The novel substances may be used as dietary supplements or pharmaceutical compositions. The dietary composition may be in form of food such as dairy products (yoghurts), in form of fortified food such as cereal bars and bakery items such as cakes and cookies, in form of dietary supplements such as tablets, pills, granules, dragees, capsules, and effervescent formulations, in form of non-alcoholic drinks such as soft drinks, sport drinks, fruit juices, lemonades, near-water drinks, teas and milk based drinks, in form of liquid food such as soups and dairy products (muesli drinks), in form of alcoholic drinks such as brandy, wme or beer, or in any other beverage.

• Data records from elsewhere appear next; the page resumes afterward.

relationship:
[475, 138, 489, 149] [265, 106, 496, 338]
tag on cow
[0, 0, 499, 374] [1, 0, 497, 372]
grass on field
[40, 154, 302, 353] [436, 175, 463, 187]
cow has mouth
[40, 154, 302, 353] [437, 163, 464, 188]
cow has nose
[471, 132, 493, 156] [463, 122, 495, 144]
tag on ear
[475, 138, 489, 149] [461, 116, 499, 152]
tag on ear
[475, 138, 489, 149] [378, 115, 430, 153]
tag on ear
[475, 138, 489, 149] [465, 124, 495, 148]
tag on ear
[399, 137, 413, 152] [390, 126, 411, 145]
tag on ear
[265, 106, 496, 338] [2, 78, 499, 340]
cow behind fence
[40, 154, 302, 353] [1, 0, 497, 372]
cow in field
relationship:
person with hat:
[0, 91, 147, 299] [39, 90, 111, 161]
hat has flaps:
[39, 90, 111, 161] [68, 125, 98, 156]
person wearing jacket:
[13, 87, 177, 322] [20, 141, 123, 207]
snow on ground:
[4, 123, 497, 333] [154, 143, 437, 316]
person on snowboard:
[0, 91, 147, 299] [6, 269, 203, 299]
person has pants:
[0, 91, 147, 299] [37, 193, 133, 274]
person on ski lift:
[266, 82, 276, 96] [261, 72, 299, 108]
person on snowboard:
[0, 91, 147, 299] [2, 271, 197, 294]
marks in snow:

The pharmaceutical compositions may be administered in various forms, such as tablets, powders, granules, capsules, injections, suppositories, ointments and cataplasms. The pharmaceutical composition containing the active compounds of the present invention may be formulated by using conventional carriers and additives such as vehicles and resolvents, bases, diluents, fillers, adjuvants, such as solvent adjuvants, emulsifying agents, dispersers, disintegrants, solubilizers, viscosity-increasing agents, and lubricants, and additives such as antioxidans, preservatives, flavoring agents and sweetening agents.

INDUSTRIAL APPLICABILITY

Euphorbia dendroides can be planted industrially, it gives lots of juice from which the basic diterpenes may be extracted. It is a long living plant, and only the aerial parts of it are used, so it need not be destroyed when taking parts of it for the process needed. The chemical processes needed to extract the diterpenes which are presented by this invention are standard, whereas the processes needed to transform them are tested during the preparation of this application, and are fully feasible in ammounts needed for mass production of the compounds.